Aos 459 anos, Itaquá tem metade da população em áreas irregulares

Estudo da própria prefeitura mostra que grande parte da população vive em zonas de vulnerabilidade social; situação expõe ao menos 16 mil famílias a riscos de inundações e deslizamentos de terra

Por Gabriel Dias / Fotos: Bruno Arib

Na data em que Itaquaquecetuba celebra seus 459 anos de fundação e 66 de emancipação político-administrativa, cerca de 250 mil famílias que vivem na cidade ainda estão em áreas irregulares. A informação, que é do secretário municipal de Habitação, Roberto Kimura, aponta que metade da população habita em zonas com algum tipo de vulnerabilidade social.

Dentro desta somatória existem cerca de 16 mil famílias e moradias que, segundo estudo de “contingenciamento” publicado em 2018, vivem em locais com grande potencial de desastres naturais, popularmente conhecidas como zonas de risco.

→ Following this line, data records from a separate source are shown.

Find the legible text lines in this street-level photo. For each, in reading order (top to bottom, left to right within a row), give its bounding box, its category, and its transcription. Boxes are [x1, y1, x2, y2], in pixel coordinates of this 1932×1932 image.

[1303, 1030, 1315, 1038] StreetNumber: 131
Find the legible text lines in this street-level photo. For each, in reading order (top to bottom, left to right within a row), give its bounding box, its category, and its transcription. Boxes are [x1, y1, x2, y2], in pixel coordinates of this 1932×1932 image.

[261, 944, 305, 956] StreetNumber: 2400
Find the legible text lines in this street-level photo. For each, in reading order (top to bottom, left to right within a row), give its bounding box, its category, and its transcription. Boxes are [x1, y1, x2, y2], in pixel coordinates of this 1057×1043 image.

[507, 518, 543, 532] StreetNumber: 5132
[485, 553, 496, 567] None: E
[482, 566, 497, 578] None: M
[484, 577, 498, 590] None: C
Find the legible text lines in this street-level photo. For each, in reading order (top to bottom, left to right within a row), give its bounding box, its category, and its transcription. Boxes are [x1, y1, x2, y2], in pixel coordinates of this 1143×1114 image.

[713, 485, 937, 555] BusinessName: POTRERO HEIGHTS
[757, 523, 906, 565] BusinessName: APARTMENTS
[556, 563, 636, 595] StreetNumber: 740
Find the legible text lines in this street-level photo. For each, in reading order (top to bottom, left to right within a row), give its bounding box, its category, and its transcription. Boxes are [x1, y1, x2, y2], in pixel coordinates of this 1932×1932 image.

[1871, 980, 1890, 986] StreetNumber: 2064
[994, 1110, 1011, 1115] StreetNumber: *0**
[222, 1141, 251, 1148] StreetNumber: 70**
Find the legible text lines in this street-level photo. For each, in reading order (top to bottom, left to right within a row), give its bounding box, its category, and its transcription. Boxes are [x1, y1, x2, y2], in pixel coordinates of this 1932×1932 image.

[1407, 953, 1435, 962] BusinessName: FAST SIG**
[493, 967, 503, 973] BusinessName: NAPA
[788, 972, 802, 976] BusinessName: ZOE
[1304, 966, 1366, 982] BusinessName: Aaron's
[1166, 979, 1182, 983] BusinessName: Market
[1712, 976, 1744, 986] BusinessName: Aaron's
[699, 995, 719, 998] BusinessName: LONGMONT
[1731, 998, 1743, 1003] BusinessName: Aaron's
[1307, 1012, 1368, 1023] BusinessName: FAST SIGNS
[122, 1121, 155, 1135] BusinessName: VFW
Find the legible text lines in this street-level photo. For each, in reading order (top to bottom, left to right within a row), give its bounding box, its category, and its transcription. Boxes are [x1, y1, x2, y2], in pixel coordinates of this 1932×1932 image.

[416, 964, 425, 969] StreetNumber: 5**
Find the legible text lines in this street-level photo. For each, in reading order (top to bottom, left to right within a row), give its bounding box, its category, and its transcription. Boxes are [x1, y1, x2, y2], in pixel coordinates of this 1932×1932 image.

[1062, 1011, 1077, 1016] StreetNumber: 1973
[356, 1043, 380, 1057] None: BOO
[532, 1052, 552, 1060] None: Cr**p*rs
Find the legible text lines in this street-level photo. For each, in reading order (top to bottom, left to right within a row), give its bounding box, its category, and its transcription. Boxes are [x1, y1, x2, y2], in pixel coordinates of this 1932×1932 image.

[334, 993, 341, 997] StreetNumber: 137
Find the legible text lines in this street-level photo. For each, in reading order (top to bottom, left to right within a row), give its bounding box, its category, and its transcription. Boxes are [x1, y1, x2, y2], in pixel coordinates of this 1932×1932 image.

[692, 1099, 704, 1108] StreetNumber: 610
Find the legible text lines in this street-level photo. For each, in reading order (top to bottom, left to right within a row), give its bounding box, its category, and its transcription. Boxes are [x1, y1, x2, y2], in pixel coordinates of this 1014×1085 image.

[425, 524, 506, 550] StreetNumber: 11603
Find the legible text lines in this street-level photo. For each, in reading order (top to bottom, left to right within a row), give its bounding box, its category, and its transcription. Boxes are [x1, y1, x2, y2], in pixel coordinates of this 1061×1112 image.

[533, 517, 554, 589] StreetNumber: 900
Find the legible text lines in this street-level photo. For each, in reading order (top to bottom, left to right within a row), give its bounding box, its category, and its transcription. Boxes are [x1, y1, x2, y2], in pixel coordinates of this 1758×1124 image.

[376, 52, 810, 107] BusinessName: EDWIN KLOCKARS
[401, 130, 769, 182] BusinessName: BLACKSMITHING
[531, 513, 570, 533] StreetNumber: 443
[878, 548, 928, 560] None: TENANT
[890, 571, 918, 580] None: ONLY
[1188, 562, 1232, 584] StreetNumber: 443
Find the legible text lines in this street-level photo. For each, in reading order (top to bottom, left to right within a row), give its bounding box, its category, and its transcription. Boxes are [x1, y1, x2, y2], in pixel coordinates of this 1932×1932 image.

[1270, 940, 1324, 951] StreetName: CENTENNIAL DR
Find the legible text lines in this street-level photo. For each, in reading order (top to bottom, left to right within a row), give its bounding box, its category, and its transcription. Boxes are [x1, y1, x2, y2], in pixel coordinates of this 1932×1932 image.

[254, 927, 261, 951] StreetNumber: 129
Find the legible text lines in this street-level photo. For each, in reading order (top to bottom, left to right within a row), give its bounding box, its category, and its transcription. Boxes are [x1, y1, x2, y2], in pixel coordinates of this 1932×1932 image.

Dos 16 mil, 14 mil habitantes vivem em áreas com chances de fortes inundações. Esse é o caso da Vila Maria Augusta, onde famílias inteiras vivem com medo do Rio Tietê, que corta a frente de suas casas. “Toda vez que chove o rio sobe com a água até o pescoço”, contam moradores.

Além destes números, existem mais de mil moradias consideradas com alto nível de deslizamento de terra. Ao serem questionados se a prefeitura alguma vez implantou sistemas de alerta nos bairros, moradores dizem que não.

“A prefeitura nem aqui vem, muito menos o prefeito Mamoru [Nakashima, do PSDB]. Armando da Farmácia tem que voltar, só ele olha pela gente”, diz Jefferson Jesus, 32 anos, moradora da Maria Augusta.

EXTENSÃO – Na mira do estudo de áreas de risco estão alguns dos bairros: Maria Augusta, Vila Sônia, Marengo, Jardim Fiorelo, Cidade Kemel, Jardim Santa Helena, Jardim Guarani, Cidade Nova Louzada, Terra Prometida, Jardim Josely, Jardim Canaã e muitos outros.

“Enquanto Itaquá comemora seu aniversário, a gente aqui, do outro lado da cidade, chora por não ter onde morar e do pior que pode acontecer”, comenta Andressa Alves, moradora de área de risco na Vila Sônia.

SOLUÇÃO – Em todas as entrevistas, moradores das áreas consideradas de risco em Itaquá disseram que a prefeitura não apresenta planos de moradias, e por isso continuam nestes locais. Um dos lugares que poderia acolher a população é a Fazenda Albor, uma parceria do Governo do Estado com as cidades de Itaquaquecetuba, Arujá e Guarulhos.

O projeto, entretanto, passa por uma reavaliação do Estado, segundo o secretário de Itaquá, no entanto, sem previsão para acabar. “Na antiga gestão do secretário estadual de Habitação, Rodrigo Garcia, houve a PPP com projetos, no entanto, não progrediu. Já na atual gestão o projeto é revisto para ficar mais atrativo”, diz Kimura.

A GAZETA questionou o Estado, que não respondeu.

“Cidade realiza a regularização de áreas consideradas irregulares”

Roberto Kimura, secretário de Habitação

O QUE DIZ A PREFEITURA – Para Roberto Kimura, “a cidade realiza a regularização de áreas consideradas irregulares ao longo do município, no entanto, é um processo moroso, que depende de tempo”. A previsão, segundo o secertário, é que alguns núcleos irregulares sejam entregues com documentação aprovada entre o final de 2019 e o início de 2020.